As the Court shifted rightward, he frequently found himself in principled dissent against the methodologies favored by Justices William H. Rehnquist and, later, Antonin Scalia. Even then, his opinions aimed to provide a roadmap for future courts and legislatures, emphasizing practical consequences, the protection of minorities, and the centrality of free expression and fair process to American constitutionalism. His chambers became a training ground for generations of lawyers; among his law clerks was Merrick Garland, who later served on the federal bench and as Attorney General.
Later Years, Retirement, and Legacy
Brennan retired from the Court in 1990 after more than thirty-three years of service, one of the longest tenures in the Court's history. President George H. W. Bush nominated David H. Souter to succeed him, marking a generational transition. Brennan remained an active public presence, speaking and writing about the Constitution's role in safeguarding human dignity and democratic self-government. He died in 1997, leaving behind a body of work that continues to shape constitutional law.

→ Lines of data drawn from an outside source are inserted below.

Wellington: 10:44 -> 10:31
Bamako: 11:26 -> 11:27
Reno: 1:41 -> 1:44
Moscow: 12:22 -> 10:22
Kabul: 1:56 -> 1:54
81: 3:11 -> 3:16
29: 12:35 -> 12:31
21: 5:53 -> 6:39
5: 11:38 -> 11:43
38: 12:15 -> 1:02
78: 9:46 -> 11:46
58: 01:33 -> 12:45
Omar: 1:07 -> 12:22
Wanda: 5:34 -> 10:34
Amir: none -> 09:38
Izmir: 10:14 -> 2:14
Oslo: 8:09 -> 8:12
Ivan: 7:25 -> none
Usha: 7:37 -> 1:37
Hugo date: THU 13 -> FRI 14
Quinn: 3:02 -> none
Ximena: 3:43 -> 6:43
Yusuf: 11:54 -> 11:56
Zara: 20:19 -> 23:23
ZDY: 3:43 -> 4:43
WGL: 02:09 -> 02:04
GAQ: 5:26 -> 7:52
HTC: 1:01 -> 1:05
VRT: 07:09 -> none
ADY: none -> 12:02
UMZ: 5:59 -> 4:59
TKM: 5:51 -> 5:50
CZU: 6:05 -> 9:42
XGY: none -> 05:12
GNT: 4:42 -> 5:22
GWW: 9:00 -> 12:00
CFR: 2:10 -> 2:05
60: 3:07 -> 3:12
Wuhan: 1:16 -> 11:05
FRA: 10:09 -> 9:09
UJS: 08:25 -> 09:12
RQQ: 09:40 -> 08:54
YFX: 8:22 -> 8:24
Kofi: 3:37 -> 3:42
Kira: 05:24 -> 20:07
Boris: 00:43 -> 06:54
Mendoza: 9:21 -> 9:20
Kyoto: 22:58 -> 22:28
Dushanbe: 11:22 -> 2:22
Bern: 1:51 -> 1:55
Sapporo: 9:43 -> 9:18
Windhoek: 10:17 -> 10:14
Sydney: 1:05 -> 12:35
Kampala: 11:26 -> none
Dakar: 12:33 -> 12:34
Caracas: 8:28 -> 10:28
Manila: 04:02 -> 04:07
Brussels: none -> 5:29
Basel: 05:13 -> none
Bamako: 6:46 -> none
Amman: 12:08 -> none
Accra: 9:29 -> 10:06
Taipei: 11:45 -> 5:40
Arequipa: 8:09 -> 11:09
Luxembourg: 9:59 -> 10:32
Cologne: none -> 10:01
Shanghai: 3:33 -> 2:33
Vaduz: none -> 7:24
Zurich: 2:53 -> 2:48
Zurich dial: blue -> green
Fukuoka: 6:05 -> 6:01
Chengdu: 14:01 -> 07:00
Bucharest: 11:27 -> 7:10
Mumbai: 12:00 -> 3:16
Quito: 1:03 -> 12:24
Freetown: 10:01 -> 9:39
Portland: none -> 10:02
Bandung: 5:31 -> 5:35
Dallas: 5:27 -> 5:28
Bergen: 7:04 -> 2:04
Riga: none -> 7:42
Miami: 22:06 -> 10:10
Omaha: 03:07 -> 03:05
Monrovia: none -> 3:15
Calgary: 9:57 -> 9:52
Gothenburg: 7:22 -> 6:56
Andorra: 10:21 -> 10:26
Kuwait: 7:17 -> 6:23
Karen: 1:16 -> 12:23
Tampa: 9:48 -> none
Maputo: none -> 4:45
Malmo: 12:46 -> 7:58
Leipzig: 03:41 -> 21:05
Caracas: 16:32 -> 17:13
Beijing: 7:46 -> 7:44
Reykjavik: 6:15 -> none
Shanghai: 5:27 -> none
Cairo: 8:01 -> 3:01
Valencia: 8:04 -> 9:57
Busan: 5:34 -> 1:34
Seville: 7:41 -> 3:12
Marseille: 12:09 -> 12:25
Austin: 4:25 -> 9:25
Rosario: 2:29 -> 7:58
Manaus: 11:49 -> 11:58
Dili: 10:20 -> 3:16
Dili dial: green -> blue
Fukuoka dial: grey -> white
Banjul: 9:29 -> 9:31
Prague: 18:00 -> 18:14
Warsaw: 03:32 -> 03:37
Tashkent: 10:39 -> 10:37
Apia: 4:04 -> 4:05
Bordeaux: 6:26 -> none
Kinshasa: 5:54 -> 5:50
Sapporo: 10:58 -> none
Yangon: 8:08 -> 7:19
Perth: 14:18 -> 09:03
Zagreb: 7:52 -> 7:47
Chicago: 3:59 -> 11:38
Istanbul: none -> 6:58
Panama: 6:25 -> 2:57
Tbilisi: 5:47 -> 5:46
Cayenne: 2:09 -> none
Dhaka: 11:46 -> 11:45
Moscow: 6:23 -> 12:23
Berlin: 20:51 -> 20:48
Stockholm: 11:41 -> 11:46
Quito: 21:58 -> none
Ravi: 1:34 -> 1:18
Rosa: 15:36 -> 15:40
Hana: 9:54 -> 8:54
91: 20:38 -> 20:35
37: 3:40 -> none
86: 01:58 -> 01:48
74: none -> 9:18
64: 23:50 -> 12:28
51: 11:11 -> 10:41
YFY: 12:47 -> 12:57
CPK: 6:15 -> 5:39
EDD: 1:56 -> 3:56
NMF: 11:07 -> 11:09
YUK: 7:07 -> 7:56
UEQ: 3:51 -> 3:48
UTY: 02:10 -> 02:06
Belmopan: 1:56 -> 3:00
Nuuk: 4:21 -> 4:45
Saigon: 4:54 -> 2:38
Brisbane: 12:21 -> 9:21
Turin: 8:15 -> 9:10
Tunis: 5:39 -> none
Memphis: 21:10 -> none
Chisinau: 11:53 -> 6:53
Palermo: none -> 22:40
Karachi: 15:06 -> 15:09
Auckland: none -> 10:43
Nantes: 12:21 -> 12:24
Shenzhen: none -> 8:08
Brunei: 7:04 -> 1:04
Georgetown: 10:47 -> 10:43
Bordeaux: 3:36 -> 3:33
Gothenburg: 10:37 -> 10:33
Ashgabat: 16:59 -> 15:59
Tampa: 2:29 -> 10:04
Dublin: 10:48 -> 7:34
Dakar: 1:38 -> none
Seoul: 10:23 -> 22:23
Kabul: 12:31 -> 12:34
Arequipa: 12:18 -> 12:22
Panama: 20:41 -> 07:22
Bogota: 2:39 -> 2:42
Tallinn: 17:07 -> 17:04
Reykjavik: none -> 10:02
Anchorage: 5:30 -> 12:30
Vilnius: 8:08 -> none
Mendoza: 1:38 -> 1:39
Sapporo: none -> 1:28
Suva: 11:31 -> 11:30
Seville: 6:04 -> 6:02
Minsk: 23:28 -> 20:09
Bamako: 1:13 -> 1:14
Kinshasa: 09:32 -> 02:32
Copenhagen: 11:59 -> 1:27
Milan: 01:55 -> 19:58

Across fields as varied as freedom of the press, religious liberty, equal protection, procedural due process, and criminal justice, Brennan's influence is visible in both the canonical cases he wrote and the coalitions he forged. Lawyers, judges, and scholars still study his opinions for their combination of moral clarity and functional reasoning. The Brennan Center for Justice, founded at New York University School of Law and named in his honor, reflects his enduring commitments to democracy, the rule of law, and the proposition that constitutional guarantees must be real in the lives of the people they protect.